Over time, operations such as `INSERT`, `DELETE`, and `UPDATE` can create suboptimal tablets that decrease query performance. The `VACUUM` command restructures these tablets by removing deleted rows and optimizing storage, leading to faster queries.

This example demonstrates the impact of `VACUUM` by:

1. Creating a large table with 10 million rows.
2. Deleting 90% of the rows, leaving behind fragmented data.
3. Running a query before and after `VACUUM` to compare run times.
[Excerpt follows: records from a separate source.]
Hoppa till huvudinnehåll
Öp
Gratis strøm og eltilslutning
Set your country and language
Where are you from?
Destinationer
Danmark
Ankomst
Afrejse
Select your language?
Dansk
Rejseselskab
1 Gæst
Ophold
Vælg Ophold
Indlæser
The following code example loads data from a CSV file in an Amazon S3 bucket into the `tutorial_vacuum` table with headers:

```sql theme={"theme":{"light":"github-light","dark":"github-dark"}}
COPY tutorial_vacuum
FROM 's3://firebolt-publishing-public/help_center_assets/firebolt_sample_dataset/levels.csv'
WITH HEADER=TRUE;

INSERT INTO tutorial_vacuum
SELECT a.* FROM tutorial_vacuum a, GENERATE_SERIES(1, 1000000); -- This may run a couple of minutes
```

Script above loads 10 rows from S3 csv file; after that it inserts into the same table the cross product of the 10 inserted rows with 1 million integers.
Next, the following code example deletes all rows from the `tutorial_vacuum` table where the `LevelID` value is greater than 1, resulting in about 900,000 deleted rows:

```sql theme={"theme":{"light":"github-light","dark":"github-dark"}}
DELETE FROM tutorial_vacuum WHERE "LevelID" > 1;
```

The following code example runs a query computing checksum of the entire `tutorial_vacuum` table before and after performing `VACUUM`, allowing a comparison of query performance and efficiency improvements after optimization.

```sql theme={"theme":{"light":"github-light","dark":"github-dark"}}
SELECT hash_agg(*) FROM tutorial_vacuum;
VACUUM tutorial_vacuum;
SELECT hash_agg(*) FROM tutorial_vacuum;
```

In the previous code example, the first `SELECT` is run on data with many deleted rows, while the second runs after `VACUUM`, benefiting from it. The following query history shows the performance benefit of the `VACUUM` operation:

| NO | STATEMENT                                  | STATUS  | DURATION |
| :- | :----------------------------------------- | :------ | :------- |
| 1  | `SELECT hash_agg(*) FROM tutorial_vacuum;` | Success | 4.43 s   |
| 2  | `VACUUM tutorial_vacuum;`                  | Success | 17.53 s  |
| 3  | `SELECT hash_agg(*) FROM tutorial_vacuum;` | Success | 0.82 s   |

Note that the initial `SELECT` query ran for over 4 seconds, while the identical `SELECT` query ran for under a second, after running `VACUUM`.